→ Material provided
--------

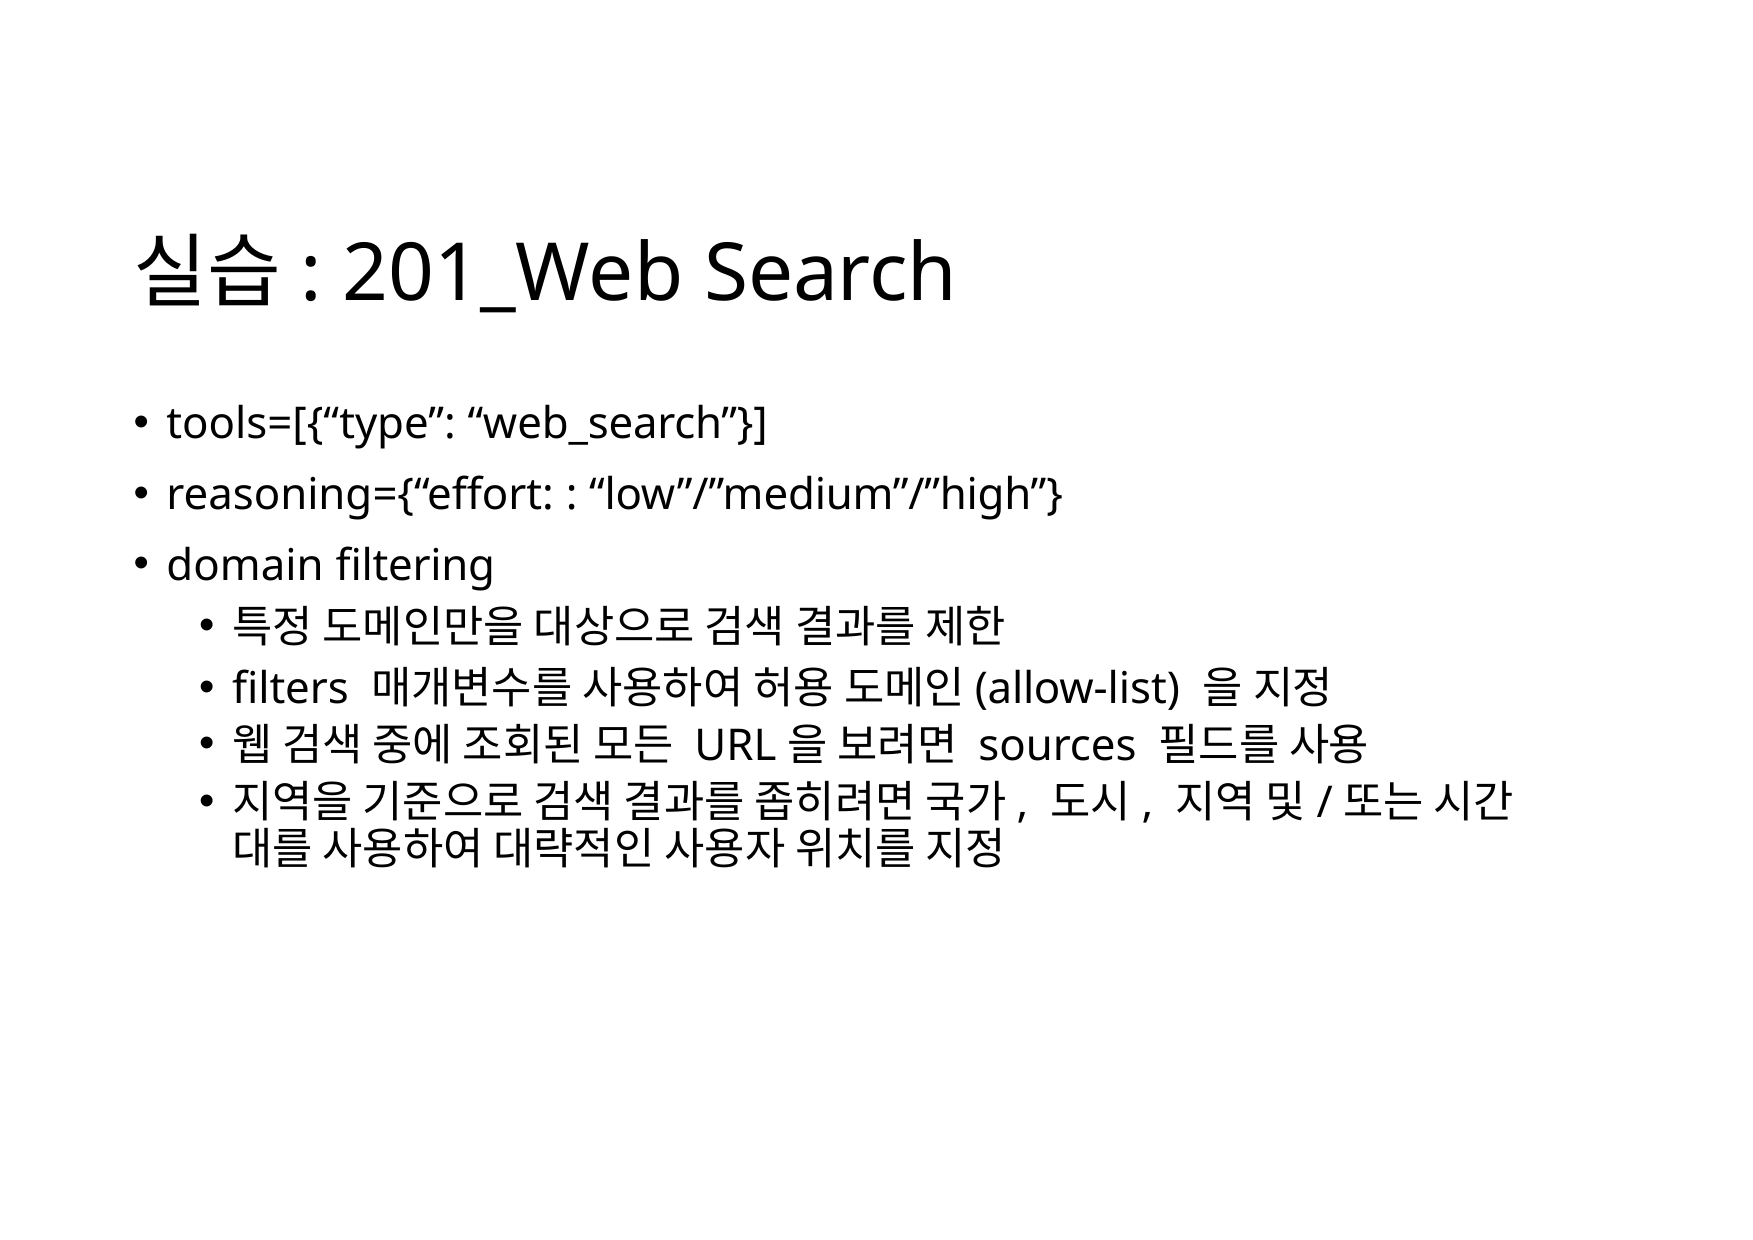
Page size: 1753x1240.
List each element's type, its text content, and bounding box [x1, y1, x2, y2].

--------

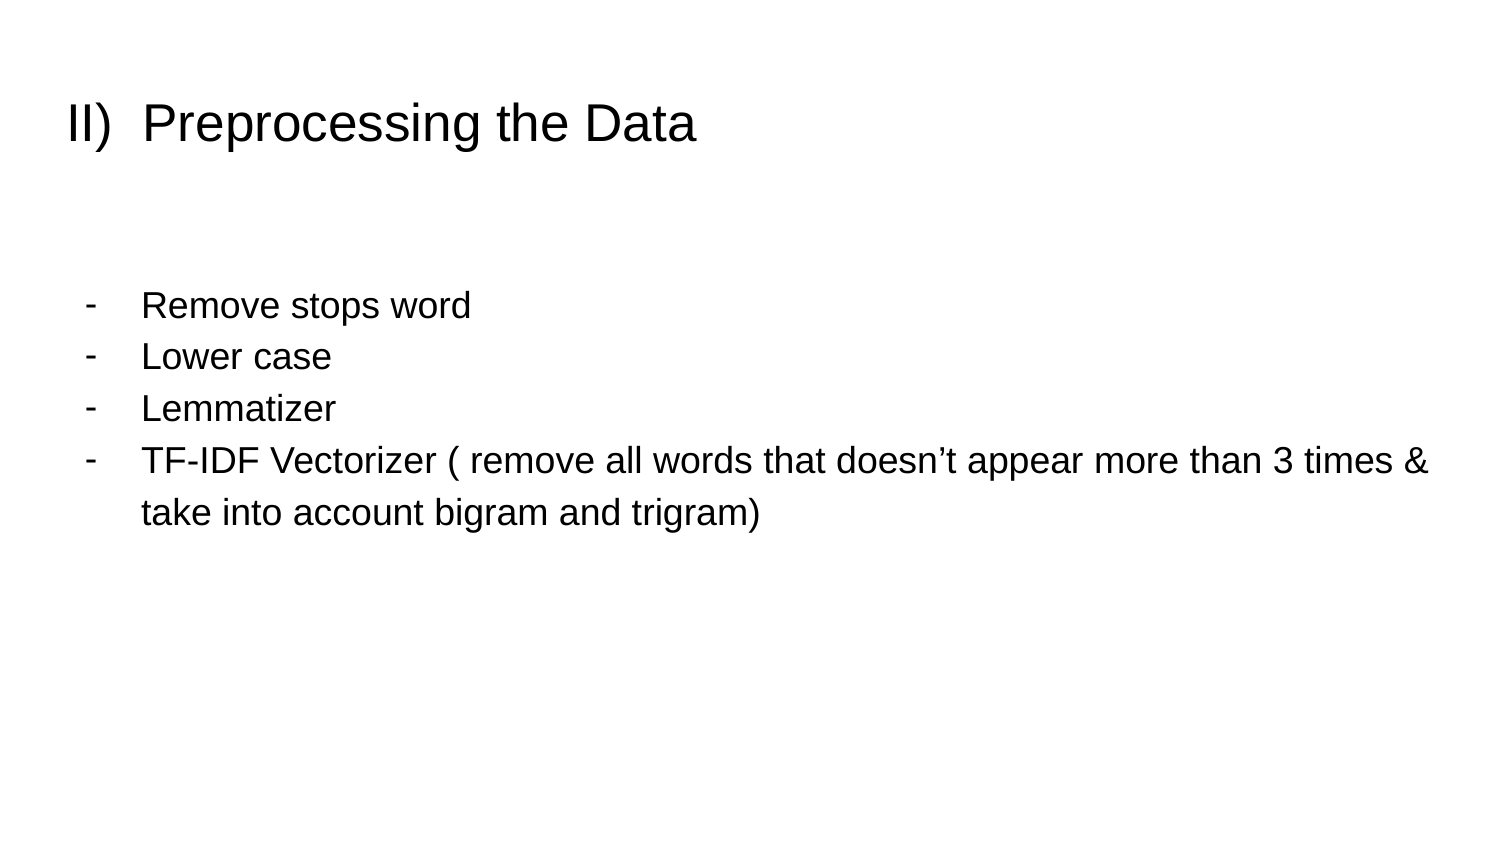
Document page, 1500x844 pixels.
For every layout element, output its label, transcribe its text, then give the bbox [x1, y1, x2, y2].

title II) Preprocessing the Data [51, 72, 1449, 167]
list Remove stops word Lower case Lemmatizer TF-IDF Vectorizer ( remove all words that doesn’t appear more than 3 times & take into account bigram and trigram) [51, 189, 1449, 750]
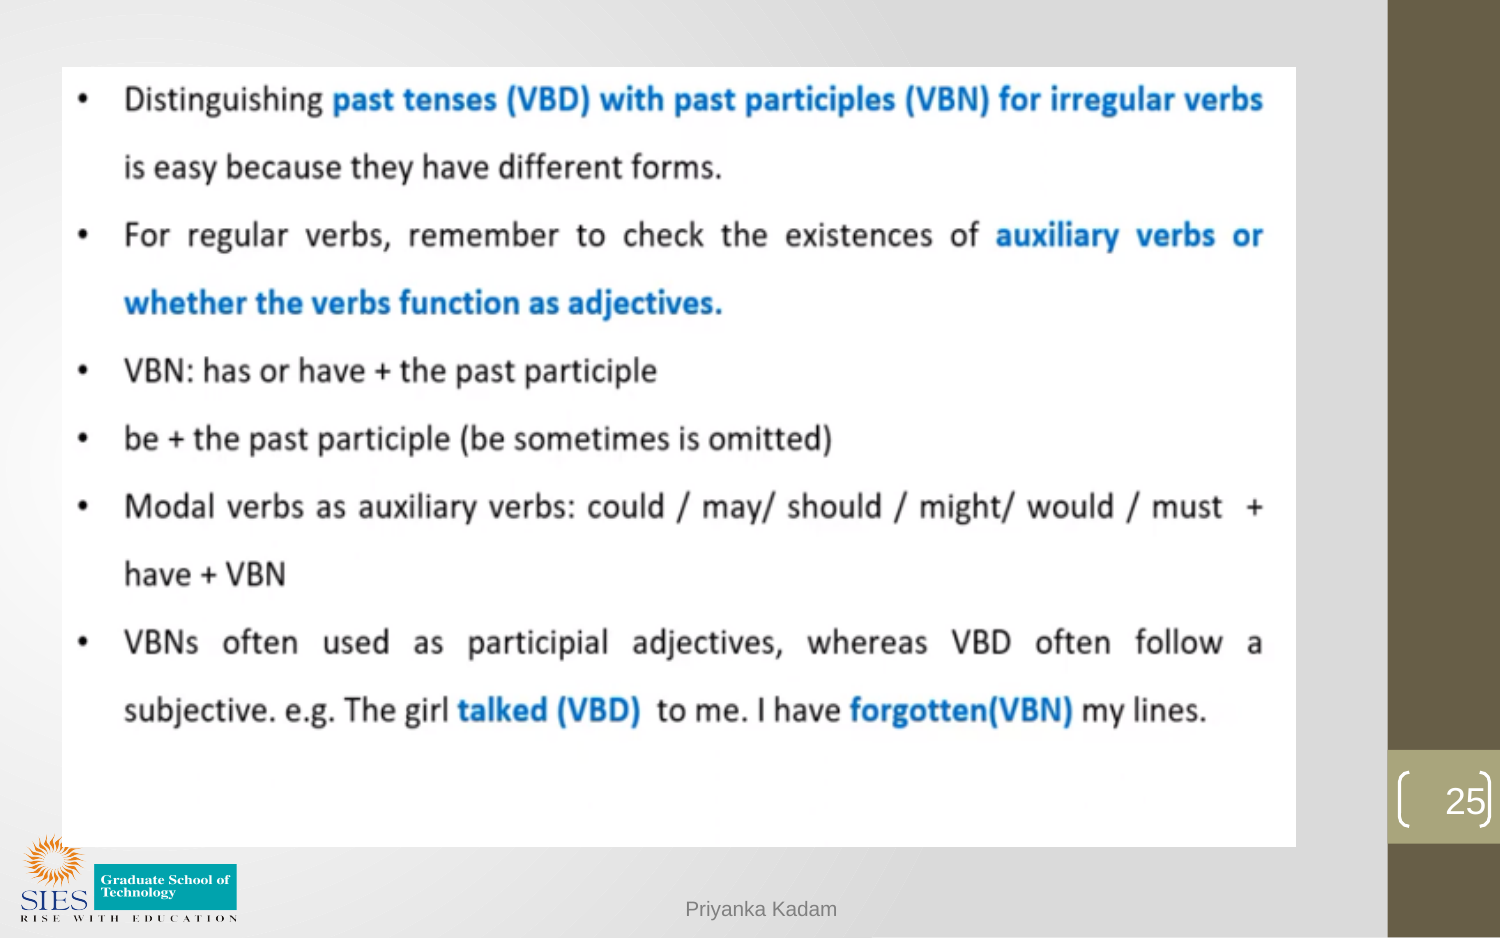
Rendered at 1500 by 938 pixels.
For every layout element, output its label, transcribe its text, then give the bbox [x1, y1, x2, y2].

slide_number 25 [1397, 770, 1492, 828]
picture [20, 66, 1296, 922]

--------

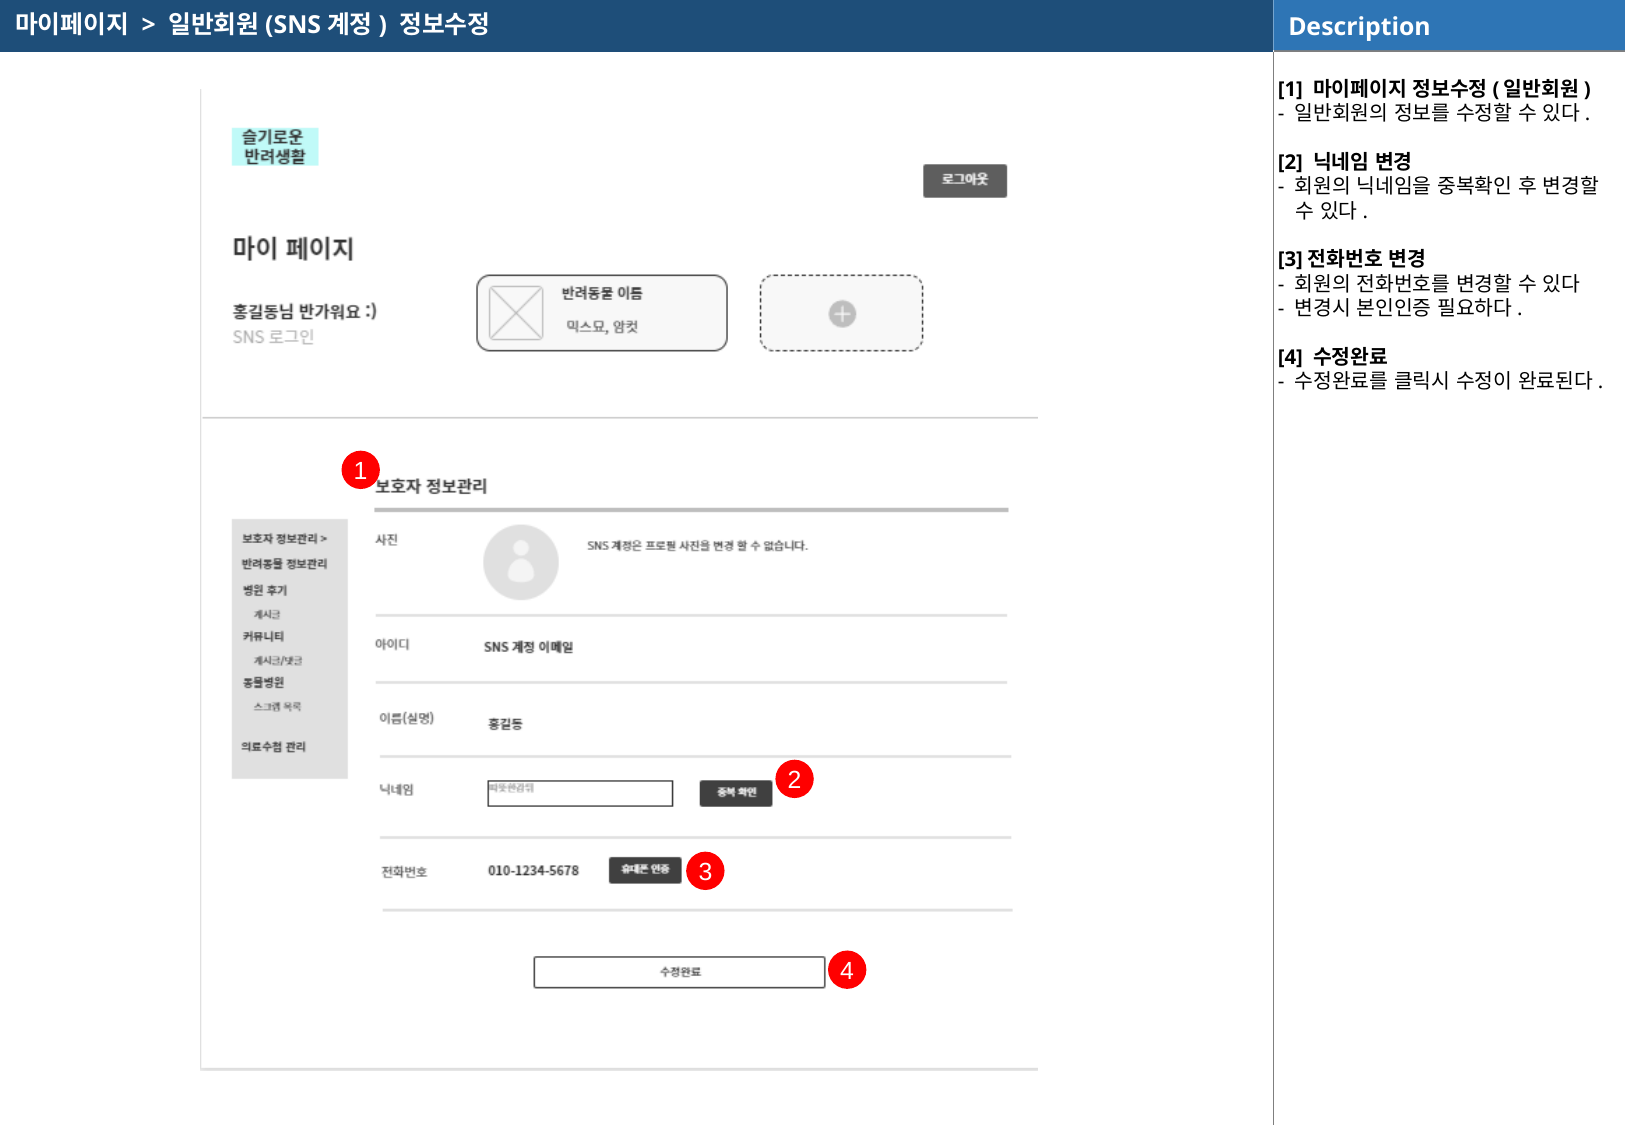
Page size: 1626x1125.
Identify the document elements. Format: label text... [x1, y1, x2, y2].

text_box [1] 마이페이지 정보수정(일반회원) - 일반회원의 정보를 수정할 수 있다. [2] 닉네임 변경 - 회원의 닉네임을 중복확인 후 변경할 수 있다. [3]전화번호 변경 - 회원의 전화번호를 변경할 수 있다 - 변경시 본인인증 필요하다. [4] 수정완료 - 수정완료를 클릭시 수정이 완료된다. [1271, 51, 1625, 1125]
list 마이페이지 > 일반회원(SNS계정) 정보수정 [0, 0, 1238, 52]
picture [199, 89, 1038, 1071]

--------

→ Description of the task
Only lines that contain "pixels" are needed, so copy each of them from the data.

→ Solution for this problem
Document page, 1500x844 pixels.
Rendered at 1500 by 938 pixels.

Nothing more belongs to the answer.